══ Data

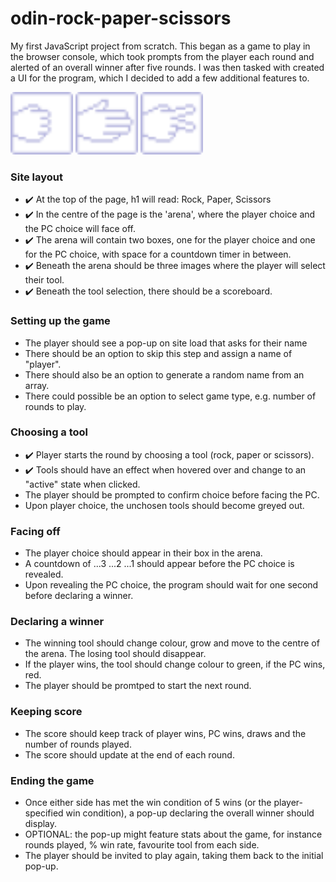 # odin-rock-paper-scissors
My first JavaScript project from scratch. This began as a game to play in the browser console, which took prompts from the player each round and alerted of an overall winner after five rounds. I was then tasked with created a UI for the program, which I decided to add a few additional features to.

<div float="left">
  <img src="./images/rock-hover.svg" width="100" />
  <img src="./images/paper-hover.svg" width="100" /> 
  <img src="./images/scissors-hover.svg" width="100" />
</div>

### Site layout
- ✔️ At the top of the page, h1 will read: Rock, Paper, Scissors
- ✔️ In the centre of the page is the 'arena', where the player choice and the PC choice will face off.
- ✔️ The arena will contain two boxes, one for the player choice and one for the PC choice, with space for a countdown timer in between.
- ✔️ Beneath the arena should be three images where the player will select their tool.
- ✔️ Beneath the tool selection, there should be a scoreboard.

### Setting up the game
- The player should see a pop-up on site load that asks for their name
- There should be an option to skip this step and assign a name of "player".
- There should also be an option to generate a random name from an array.
- There could possible be an option to select game type, e.g. number of rounds to play.

### Choosing a tool
- ✔️ Player starts the round by choosing a tool (rock, paper or scissors).
- ✔️ Tools should have an effect when hovered over and change to an "active" state when clicked.
- The player should be prompted to confirm choice before facing the PC.
- Upon player choice, the unchosen tools should become greyed out.

### Facing off
- The player choice should appear in their box in the arena.
- A countdown of ...3 ...2 ...1 should appear before the PC choice is revealed.
- Upon revealing the PC choice, the program should wait for one second before declaring a winner.

### Declaring a winner
- The winning tool should change colour, grow and move to the centre of the arena. The losing tool should disappear.
- If the player wins, the tool should change colour to green, if the PC wins, red.
- The player should be promtped to start the next round.

### Keeping score
- The score should keep track of player wins, PC wins, draws and the number of rounds played.
- The score should update at the end of each round.

### Ending the game
- Once either side has met the win condition of 5 wins (or the player-specified win condition), a pop-up declaring the overall winner should display.
- OPTIONAL: the pop-up might feature stats about the game, for instance rounds played, % win rate, favourite tool from each side.
- The player should be invited to play again, taking them back to the initial pop-up.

════

◆ **Task instructions**
The lines to output run from the one containing "- Upon player" to the last line of the entries; give them back exactly.

◆ **Reply to the exercise**
- Upon player choice, the unchosen tools should become greyed out.

### Facing off
- The player choice should appear in their box in the arena.
- A countdown of ...3 ...2 ...1 should appear before the PC choice is revealed.
- Upon revealing the PC choice, the program should wait for one second before declaring a winner.

### Declaring a winner
- The winning tool should change colour, grow and move to the centre of the arena. The losing tool should disappear.
- If the player wins, the tool should change colour to green, if the PC wins, red.
- The player should be promtped to start the next round.

### Keeping score
- The score should keep track of player wins, PC wins, draws and the number of rounds played.
- The score should update at the end of each round.

### Ending the game
- Once either side has met the win condition of 5 wins (or the player-specified win condition), a pop-up declaring the overall winner should display.
- OPTIONAL: the pop-up might feature stats about the game, for instance rounds played, % win rate, favourite tool from each side.
- The player should be invited to play again, taking them back to the initial pop-up.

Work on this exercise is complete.